RECORDS SHOWN:

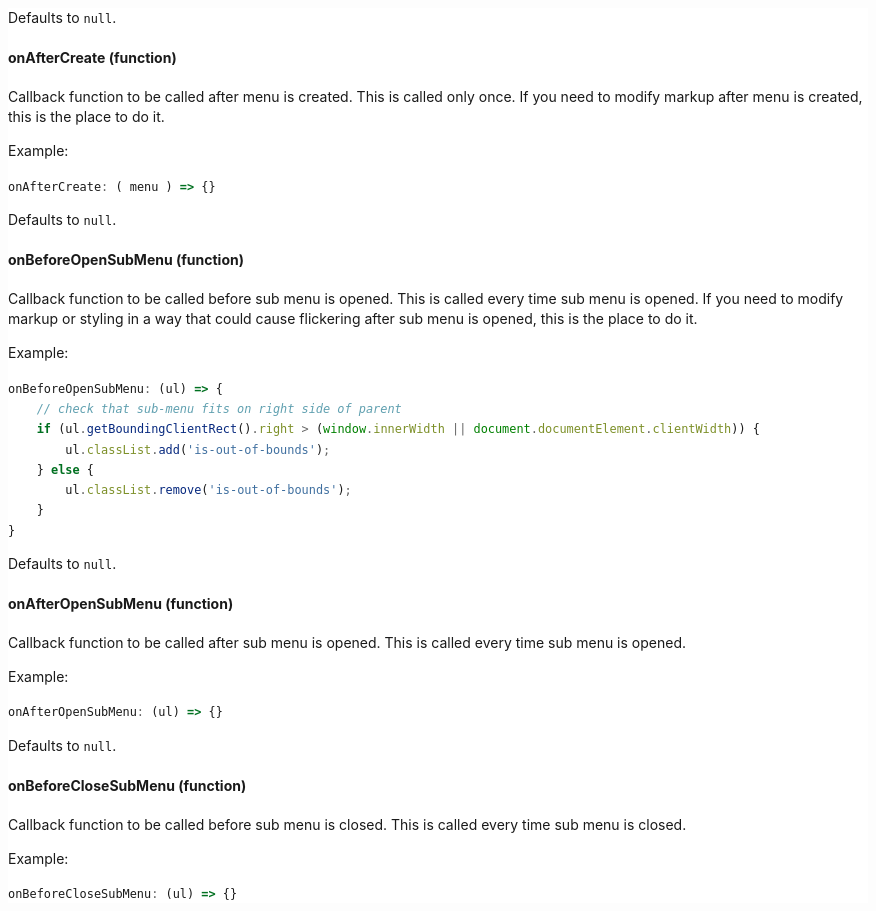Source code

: Defaults to `null`.

#### onAfterCreate (function)

Callback function to be called after menu is created. This is called only once. If you need to modify markup after menu is created, this is the place to do it.

Example:

```js
onAfterCreate: ( menu ) => {}
```

Defaults to `null`.

#### onBeforeOpenSubMenu (function)

Callback function to be called before sub menu is opened. This is called every time sub menu is opened. If you need to modify markup or styling in a way that could cause flickering after sub menu is opened, this is the place to do it.

Example:

```js
onBeforeOpenSubMenu: (ul) => {
	// check that sub-menu fits on right side of parent
	if (ul.getBoundingClientRect().right > (window.innerWidth || document.documentElement.clientWidth)) {
		ul.classList.add('is-out-of-bounds');
	} else {
		ul.classList.remove('is-out-of-bounds');
	}
}
```

Defaults to `null`.

#### onAfterOpenSubMenu (function)

Callback function to be called after sub menu is opened. This is called every time sub menu is opened.

Example:

```js
onAfterOpenSubMenu: (ul) => {}
```

Defaults to `null`.

#### onBeforeCloseSubMenu (function)

Callback function to be called before sub menu is closed. This is called every time sub menu is closed.

Example:

```js
onBeforeCloseSubMenu: (ul) => {}
```
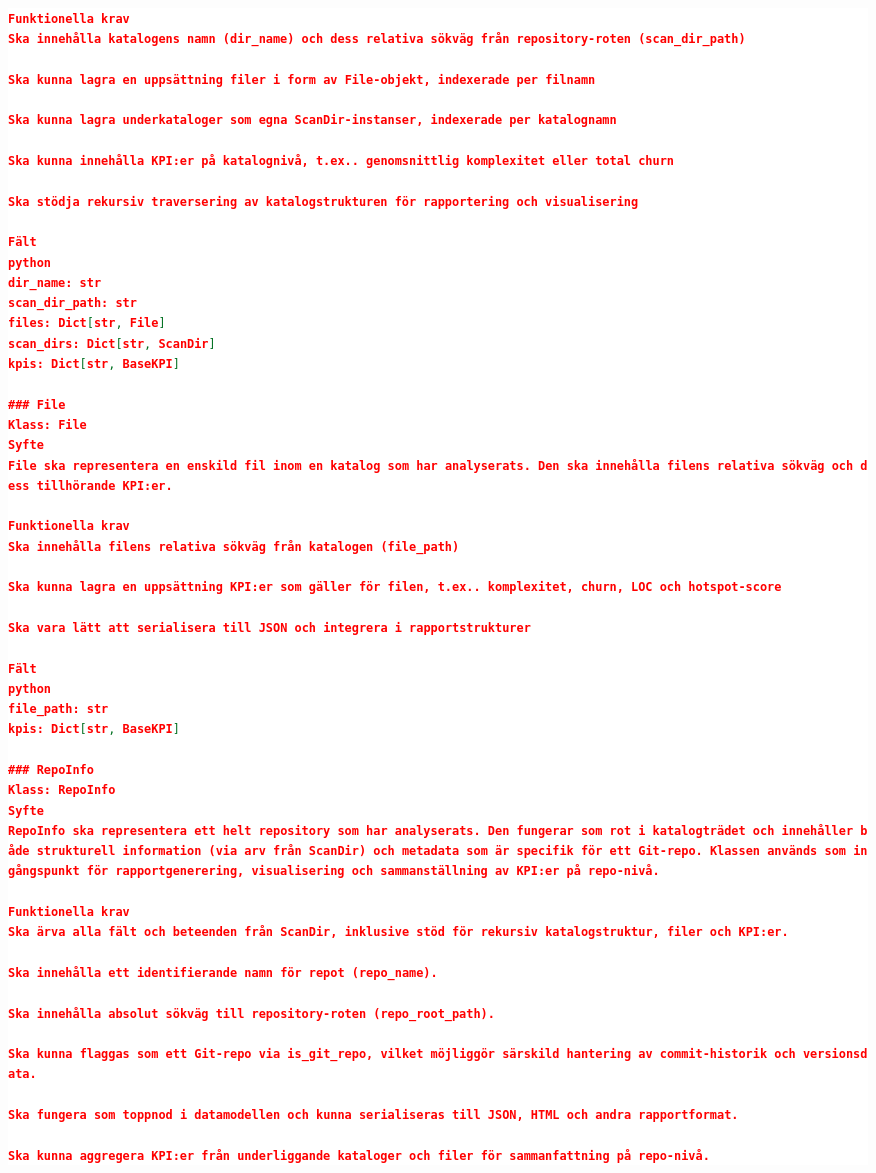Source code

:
 ```json
Funktionella krav
Ska innehålla katalogens namn (dir_name) och dess relativa sökväg från repository-roten (scan_dir_path)

Ska kunna lagra en uppsättning filer i form av File-objekt, indexerade per filnamn

Ska kunna lagra underkataloger som egna ScanDir-instanser, indexerade per katalognamn

Ska kunna innehålla KPI:er på katalognivå, t.ex.. genomsnittlig komplexitet eller total churn

Ska stödja rekursiv traversering av katalogstrukturen för rapportering och visualisering

Fält
python
dir_name: str
scan_dir_path: str
files: Dict[str, File]
scan_dirs: Dict[str, ScanDir]
kpis: Dict[str, BaseKPI]

### File
Klass: File
Syfte
File ska representera en enskild fil inom en katalog som har analyserats. Den ska innehålla filens relativa sökväg och dess tillhörande KPI:er.

Funktionella krav
Ska innehålla filens relativa sökväg från katalogen (file_path)

Ska kunna lagra en uppsättning KPI:er som gäller för filen, t.ex.. komplexitet, churn, LOC och hotspot-score

Ska vara lätt att serialisera till JSON och integrera i rapportstrukturer

Fält
python
file_path: str
kpis: Dict[str, BaseKPI]

### RepoInfo
Klass: RepoInfo
Syfte
RepoInfo ska representera ett helt repository som har analyserats. Den fungerar som rot i katalogträdet och innehåller både strukturell information (via arv från ScanDir) och metadata som är specifik för ett Git-repo. Klassen används som ingångspunkt för rapportgenerering, visualisering och sammanställning av KPI:er på repo-nivå.

Funktionella krav
Ska ärva alla fält och beteenden från ScanDir, inklusive stöd för rekursiv katalogstruktur, filer och KPI:er.

Ska innehålla ett identifierande namn för repot (repo_name).

Ska innehålla absolut sökväg till repository-roten (repo_root_path).

Ska kunna flaggas som ett Git-repo via is_git_repo, vilket möjliggör särskild hantering av commit-historik och versionsdata.

Ska fungera som toppnod i datamodellen och kunna serialiseras till JSON, HTML och andra rapportformat.

Ska kunna aggregera KPI:er från underliggande kataloger och filer för sammanfattning på repo-nivå.

```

WORK TO COMPLETE: Your reply should be the number of lines in the entries that contain "från", nothing more.

COMPLETED TASK: 5